= Task inputs =
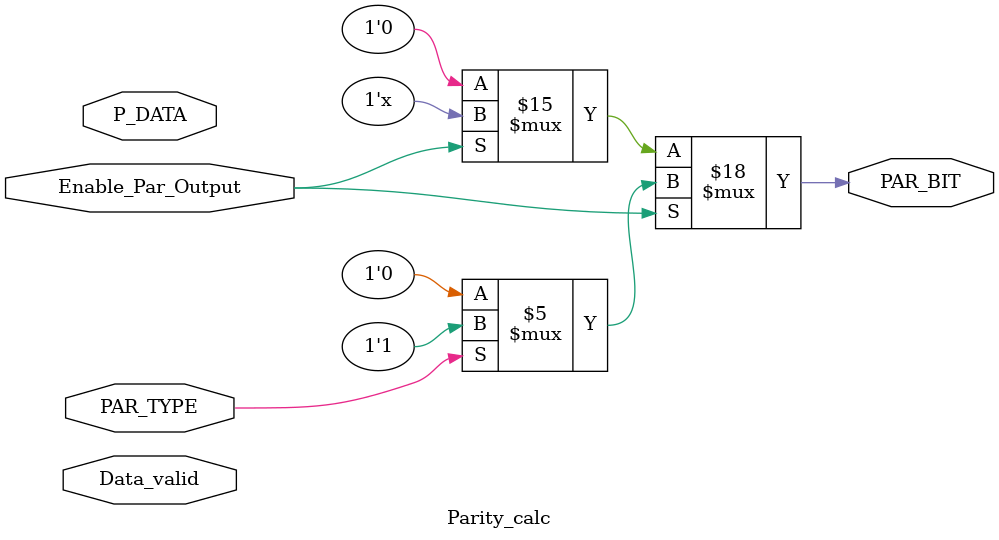
<source format=v>
module Parity_calc #(parameter DATA_LENGTH = 8)
(
	input wire [DATA_LENGTH-1:0] P_DATA,
	input wire 					 Data_valid,
	input wire 					 PAR_TYPE,
	input wire  				 Enable_Par_Output,
	output reg 				 	 PAR_BIT
);  
	
	reg [DATA_LENGTH-1:0] P_DATA_Reg;

	always @(*) begin
		PAR_BIT = 1'b0;
		P_DATA_Reg = 'b0;
		if (Enable_Par_Output)
			PAR_BIT = (~PAR_TYPE) ? (^P_DATA_Reg) : (~^P_DATA_Reg);
		else if (Data_valid) begin
			P_DATA_Reg = P_DATA;
		end
		else begin
			PAR_BIT = 1'b0;
			P_DATA_Reg = 'b0;
		end
	end

endmodule
</source>
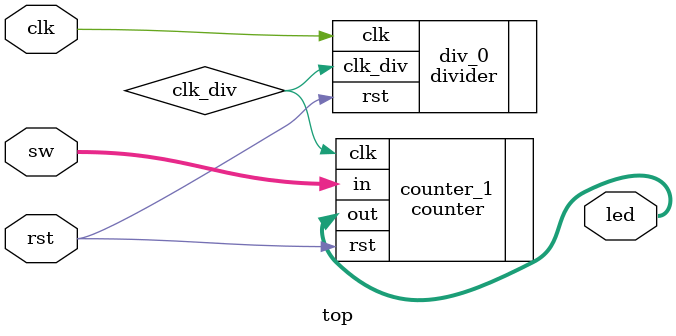
<source format=v>
module top(
    input   clk   ,
    input   rst   ,
    input   [1:0] sw  ,
    output  [3:0] led
    );
    
    wire    clk_div ;
    
    counter counter_1(
    .clk    (clk_div),
    .rst    (rst),
    .in     (sw),
    .out    (led)
    );
    
    divider div_0(
    .clk    (clk),
    .rst    (rst),
    .clk_div    (clk_div)
    );
    
    
endmodule
</source>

= Task requirements =
Look through the records and gather every line containing "begin".

= Written answer =
	always @(*) begin
		else if (Data_valid) begin
		else begin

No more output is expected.